Document extract
#####

As per Lawkidunya, In Pakistan, sales tax is governed by the Sales Tax Act, 1990, and the Federal Board of Revenue (FBR) is responsible for its administration. Here are some key aspects of Pakistan’s sales tax laws for individuals:
Registration
1. Mandatory registration: Individuals engaged in a taxable activity with an annual turnover exceeding PKR 5 million (approximately USD 30,000) must register for sales tax.
2. Voluntary registration: Individuals with an annual turnover below the threshold can also register voluntarily.
Taxable Supplies
1. Goods: Sales tax is applicable on the supply of goods, including locally manufactured and imported goods.
2. Services: Certain services, such as telecommunications, banking, and insurance, are also subject to sales tax.
Tax Rates
1. Standard rate: The standard sales tax rate is 17%.
2. Reduced rates: Lower rates apply to certain goods and services, such as:
– 5% on food items, medicines, and educational services
– 10% on textiles, leather goods, and other specified items
Exemptions
1. Basic necessities: Certain essential items, such as wheat, rice, and sugar, are exempt from sales tax.
2. Export-oriented industries: Goods exported from Pakistan are exempt from sales tax.

#####

Entries provided

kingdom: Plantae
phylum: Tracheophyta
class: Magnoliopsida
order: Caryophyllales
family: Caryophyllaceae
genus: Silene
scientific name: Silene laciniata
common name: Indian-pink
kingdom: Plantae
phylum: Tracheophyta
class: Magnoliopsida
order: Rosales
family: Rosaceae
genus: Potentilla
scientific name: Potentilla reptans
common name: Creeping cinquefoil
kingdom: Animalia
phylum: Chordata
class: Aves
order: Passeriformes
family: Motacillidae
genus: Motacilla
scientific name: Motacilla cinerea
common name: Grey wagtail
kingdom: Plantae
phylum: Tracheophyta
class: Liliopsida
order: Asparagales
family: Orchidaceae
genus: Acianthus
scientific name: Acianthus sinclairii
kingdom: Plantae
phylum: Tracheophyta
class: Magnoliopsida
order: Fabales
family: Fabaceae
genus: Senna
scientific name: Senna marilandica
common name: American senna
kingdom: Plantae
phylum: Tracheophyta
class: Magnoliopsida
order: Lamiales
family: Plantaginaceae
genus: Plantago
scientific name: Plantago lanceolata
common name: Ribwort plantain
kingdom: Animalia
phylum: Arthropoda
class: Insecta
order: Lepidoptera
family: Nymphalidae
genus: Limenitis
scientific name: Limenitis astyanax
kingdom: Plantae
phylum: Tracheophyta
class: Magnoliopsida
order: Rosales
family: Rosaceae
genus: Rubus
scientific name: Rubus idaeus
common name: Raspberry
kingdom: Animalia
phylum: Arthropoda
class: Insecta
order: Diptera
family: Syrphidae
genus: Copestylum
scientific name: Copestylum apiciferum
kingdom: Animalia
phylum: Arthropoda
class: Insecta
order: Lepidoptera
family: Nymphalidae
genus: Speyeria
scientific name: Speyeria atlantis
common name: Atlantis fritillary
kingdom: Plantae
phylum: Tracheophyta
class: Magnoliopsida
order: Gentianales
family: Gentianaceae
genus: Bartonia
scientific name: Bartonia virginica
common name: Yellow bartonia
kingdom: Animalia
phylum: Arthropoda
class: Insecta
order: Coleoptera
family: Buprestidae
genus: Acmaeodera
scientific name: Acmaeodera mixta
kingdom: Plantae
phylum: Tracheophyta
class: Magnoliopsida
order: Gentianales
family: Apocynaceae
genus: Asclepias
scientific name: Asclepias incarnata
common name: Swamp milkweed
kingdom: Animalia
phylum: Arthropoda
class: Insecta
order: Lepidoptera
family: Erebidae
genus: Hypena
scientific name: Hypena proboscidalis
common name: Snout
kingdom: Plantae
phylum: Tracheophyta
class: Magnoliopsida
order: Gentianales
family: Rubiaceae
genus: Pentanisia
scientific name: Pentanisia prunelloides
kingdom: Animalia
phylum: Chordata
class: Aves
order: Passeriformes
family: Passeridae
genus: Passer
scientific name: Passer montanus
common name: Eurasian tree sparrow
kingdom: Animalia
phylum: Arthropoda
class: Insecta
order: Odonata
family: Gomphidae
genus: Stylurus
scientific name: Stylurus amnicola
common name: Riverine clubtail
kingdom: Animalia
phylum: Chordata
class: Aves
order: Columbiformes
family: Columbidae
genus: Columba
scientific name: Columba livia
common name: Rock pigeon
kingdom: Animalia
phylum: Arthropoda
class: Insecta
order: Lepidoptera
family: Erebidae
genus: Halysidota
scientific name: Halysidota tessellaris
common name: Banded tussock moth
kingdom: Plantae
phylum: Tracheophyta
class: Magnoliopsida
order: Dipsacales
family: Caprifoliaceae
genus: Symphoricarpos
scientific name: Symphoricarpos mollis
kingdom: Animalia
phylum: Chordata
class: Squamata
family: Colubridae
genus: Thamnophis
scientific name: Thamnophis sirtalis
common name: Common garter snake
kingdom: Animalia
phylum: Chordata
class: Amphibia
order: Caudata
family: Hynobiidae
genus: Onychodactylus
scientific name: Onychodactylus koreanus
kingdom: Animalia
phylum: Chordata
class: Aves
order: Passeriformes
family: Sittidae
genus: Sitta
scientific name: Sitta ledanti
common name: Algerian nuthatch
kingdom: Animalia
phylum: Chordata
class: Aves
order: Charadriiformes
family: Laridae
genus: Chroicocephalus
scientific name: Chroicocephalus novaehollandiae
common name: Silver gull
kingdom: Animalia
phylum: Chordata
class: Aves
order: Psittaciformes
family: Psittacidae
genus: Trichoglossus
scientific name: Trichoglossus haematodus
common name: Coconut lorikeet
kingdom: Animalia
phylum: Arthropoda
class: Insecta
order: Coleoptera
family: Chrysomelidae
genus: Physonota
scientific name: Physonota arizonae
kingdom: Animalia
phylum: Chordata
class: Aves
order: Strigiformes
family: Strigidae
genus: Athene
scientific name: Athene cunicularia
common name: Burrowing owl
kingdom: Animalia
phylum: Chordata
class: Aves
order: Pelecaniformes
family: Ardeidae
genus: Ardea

#####

What this exercise asks
(a) According to the text on Pakistan's sales tax laws, what annual turnover requires an individual engaged in a taxable activity to register for sales tax?
(b) Pick up the text on Pakistan's sales tax laws after its last sentence and keep writing it.

Activity answers
(a) An annual turnover exceeding PKR 5 million (approximately USD 30,000).

(b)
3. Diplomatic missions: Sales to diplomatic missions and international organizations are exempt from sales tax.
Payment and Returns
1. Monthly returns: Registered individuals must file monthly sales tax returns by the 15th of the following month.
2. Payment: Sales tax payments are due by the 15th of the following month.
3. Penalties: Late payment or non-payment of sales tax attracts penalties and fines.
Other Obligations
1. Invoicing: Registered individuals must issue sales tax invoices for all taxable supplies.
2. Record-keeping: Accurate records of sales, purchases, and tax payments must be maintained.
It is essential for individuals to consult the Sales Tax Act, 1990, and relevant regulations, as well as seek professional advice to ensure compliance with Pakistan’s sales tax laws.